题意:给一个的格子图,有 n 行单元格,每行有a[i]个格子,要求往格子中填1~m的数字,要求每个数字大于等于左边的数字,大于上边的数字,问有多少种填充方法。
析:感觉像个DP,但是不会啊。。。就想暴力试试,反正数据量看起来不大才7,但是。。。TLE了,又换了一个暴力方法,2秒多过了,差点啊。
其实这是一个状压DP,dp[i][s]表示在第 i 列,在集合 s 中有方法数,那么怎么转移呢,这个还是挺简单的,就是判断第i+1列是不是比第 i 列都大于等于就ok了,
输入时先把行,转化成列,再计算,初始化就是第一列喽,假设什么组合都行。
代码如下:
暴力代码:
#pragma comment(linker, "/STACK:1024000000,1024000000")
#include <cstdio>
#include <string>
#include <cstdlib>
#include <cmath>
#include <iostream>
#include <cstring>
#include <set>
#include <queue>
#include <algorithm>
#include <vector>
#include <map>
#include <cctype>
#include <cmath>
#include <stack>
#define frer freopen("in.txt", "r", stdin)

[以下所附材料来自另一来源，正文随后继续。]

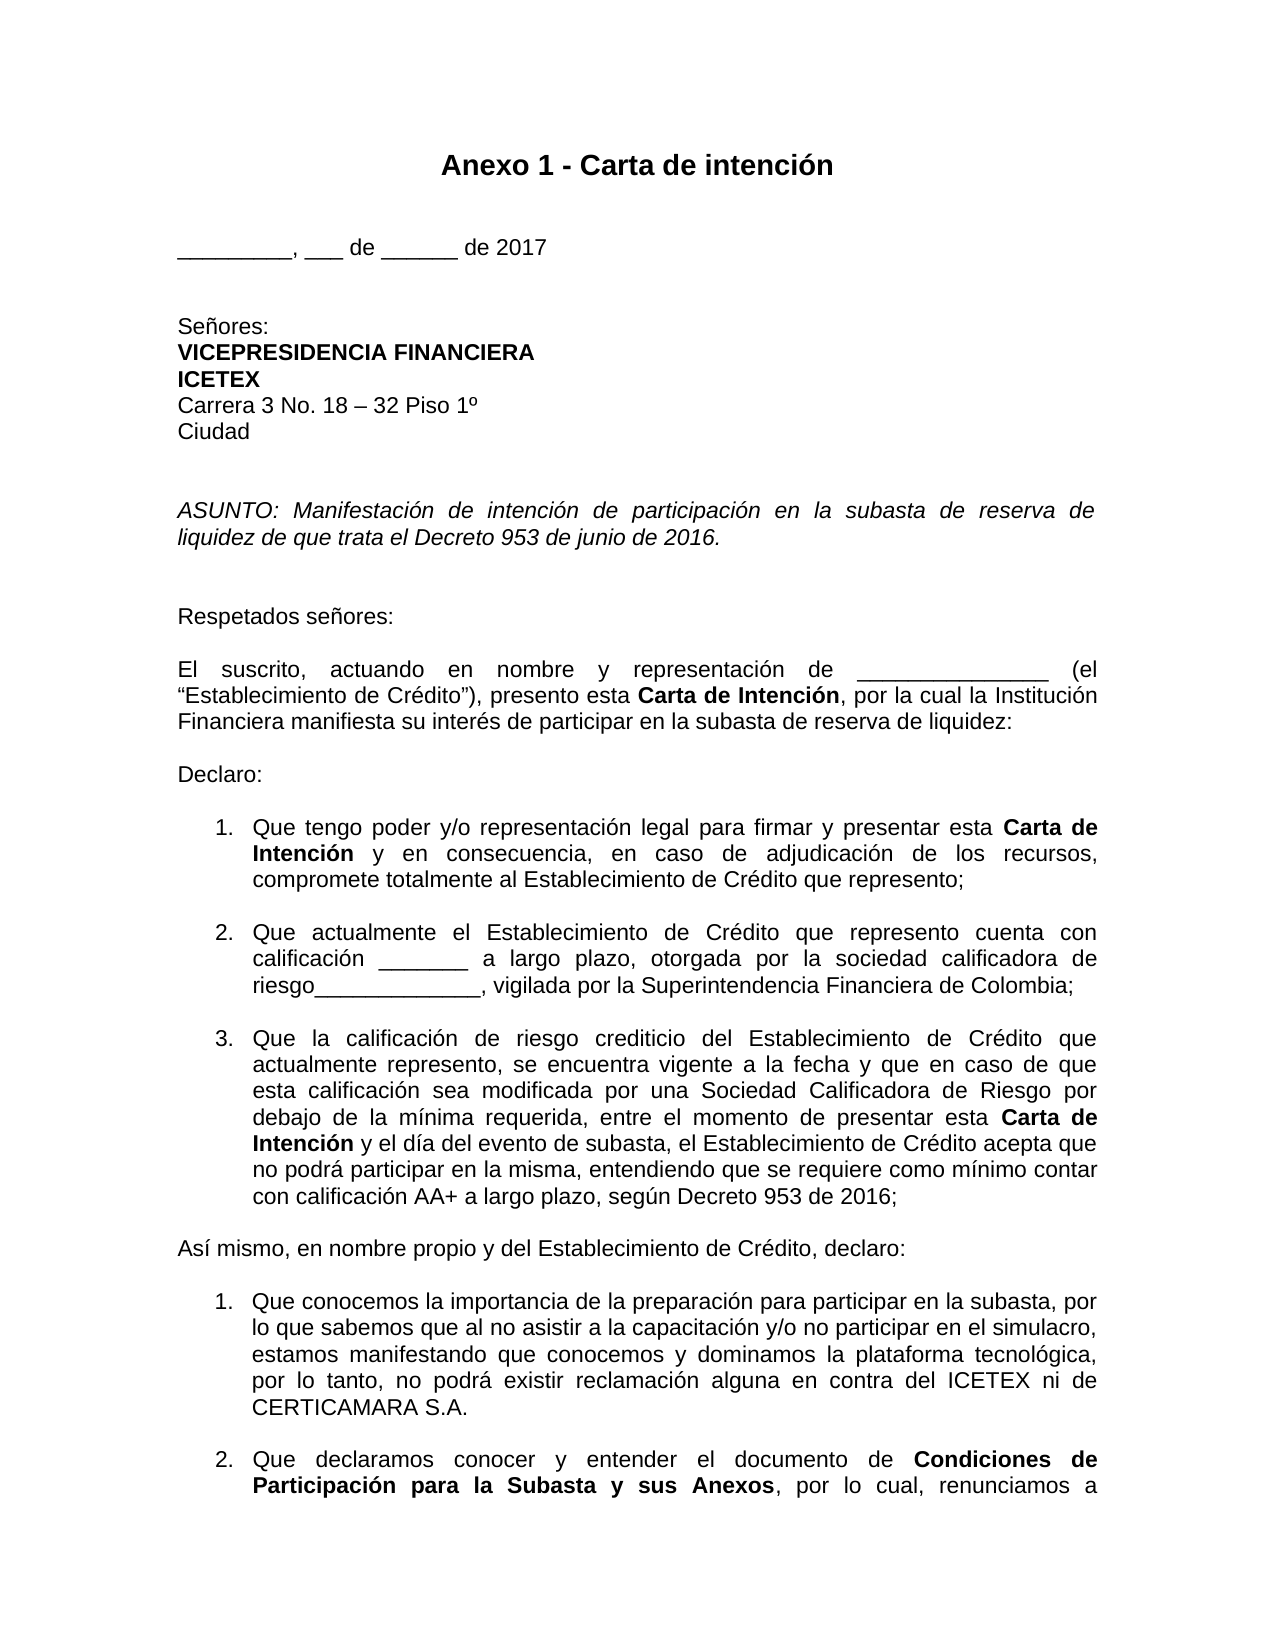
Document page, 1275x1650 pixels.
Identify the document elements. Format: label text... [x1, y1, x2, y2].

text ICETEX [177, 366, 1098, 392]
text ASUNTO: Manifestación de intención de participación en la subasta de reserva de liquidez de que trata el Decreto 953 de junio de 2016. [177, 497, 1098, 550]
text Señores: [177, 313, 1098, 339]
text Carrera 3 No. 18 – 32 Piso 1º [177, 392, 1098, 418]
list Que actualmente el Establecimiento de Crédito que represento cuenta con calificación _______ a largo plazo, otorgada por la sociedad calificadora de riesgo_____________, vigilada por la Superintendencia Financiera de Colombia; [215, 919, 1098, 998]
list Que la calificación de riesgo crediticio del Establecimiento de Crédito que actualmente represento, se encuentra vigente a la fecha y que en caso de que esta calificación sea modificada por una Sociedad Calificadora de Riesgo por debajo de la mínima requerida, entre el momento de presentar esta Carta de Intención y el día del evento de subasta, el Establecimiento de Crédito acepta que no podrá participar en la misma, entendiendo que se requiere como mínimo contar con calificación AA+ a largo plazo, según Decreto 953 de 2016; [215, 1024, 1098, 1209]
text El suscrito, actuando en nombre y representación de _______________ (el “Establecimiento de Crédito”), presento esta Carta de Intención, por la cual la Institución Financiera manifiesta su interés de participar en la subasta de reserva de liquidez: [177, 656, 1098, 734]
subtitle Anexo 1 - Carta de intención [177, 148, 1098, 181]
text _________, ___ de ______ de 2017 [177, 234, 1098, 260]
text Ciudad [177, 418, 1098, 445]
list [215, 1446, 1098, 1499]
list Que tengo poder y/o representación legal para firmar y presentar esta Carta de Intención y en consecuencia, en caso de adjudicación de los recursos, compromete totalmente al Establecimiento de Crédito que represento; [215, 814, 1098, 893]
list Que conocemos la importancia de la preparación para participar en la subasta, por lo que sabemos que al no asistir a la capacitación y/o no participar en el simulacro, estamos manifestando que conocemos y dominamos la plataforma tecnológica, por lo tanto, no podrá existir reclamación alguna en contra del ICETEX ni de CERTICAMARA S.A. [214, 1288, 1098, 1420]
text VICEPRESIDENCIA FINANCIERA [177, 339, 1098, 366]
text Así mismo, en nombre propio y del Establecimiento de Crédito, declaro: [177, 1235, 1098, 1262]
text Declaro: [177, 761, 1098, 787]
text Respetados señores: [177, 603, 1098, 629]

#define frew freopen("out.txt", "w", stdout)
using namespace std;
typedef long long LL;
typedef pair<int, int> P;
const int INF = 0x3f3f3f3f;
const double inf = 0x3f3f3f3f3f3f;
const double PI = acos(-1.0);
const double eps = 1e-8;
const int maxn = 450 + 5;
const int mod = 1e9 + 7;
const char *mark = "+-*";
const int dr[] = {-1, 0, 1, 0};
const int dc[] = {0, 1, 0, -1};
int n, m;
const int mon[] = {0, 31, 28, 31, 30, 31, 30, 31, 31, 30, 31, 30, 31};
const int monn[] = {0, 31, 29, 31, 30, 31, 30, 31, 31, 30, 31, 30, 31};
inline int Min(int a, int b){ return a < b ? a : b; }
inline int Max(int a, int b){ return a > b ? a : b; }
inline LL Min(LL a, LL b){ return a < b ? a : b; }
inline LL Max(LL a, LL b){ return a > b ? a : b; }
inline bool is_in(int r, int c){
return r >= 0 && r < n && c >= 0 && c < m;
}
int w[10], h[10];
int ans = 0, cnt[10][10];
void dfs(int r, int c, int mx){
if(c > m){
++ans; return ;
}
int mm = Min(n, n-h[c]+r);
for(int i = Max(mx+1, cnt[r][c-1]); i <= mm; ++i){
cnt[r][c] = i;
if(r == h[c]) dfs(1, c+1, 0);
else dfs(r+1, c, i);
}
}
int main(){
int k;
while(scanf("%d", &k) == 1){
memset(h, 0, sizeof h);
m = 0;
for(int i = 1; i <= k; ++i){
int x;
scanf("%d", &x);
m = Max(m, x);
for(int j = 1; j <= x; ++j)
++h[j];
}
scanf("%d", &n);
ans = 0;
memset(cnt, 0, sizeof cnt);
dfs(1, 1, 0);
printf("%d\n", ans);
}
return 0;
}
状压DP代码:
#pragma comment(linker, "/STACK:1024000000,1024000000")
#include <cstdio>
#include <string>
#include <cstdlib>
#include <cmath>
#include <iostream>
#include <cstring>
#include <set>
#include <queue>
#include <algorithm>
#include <vector>
#include <map>
#include <cctype>
#include <cmath>
#include <stack>
#define frer freopen("in.txt", "r", stdin)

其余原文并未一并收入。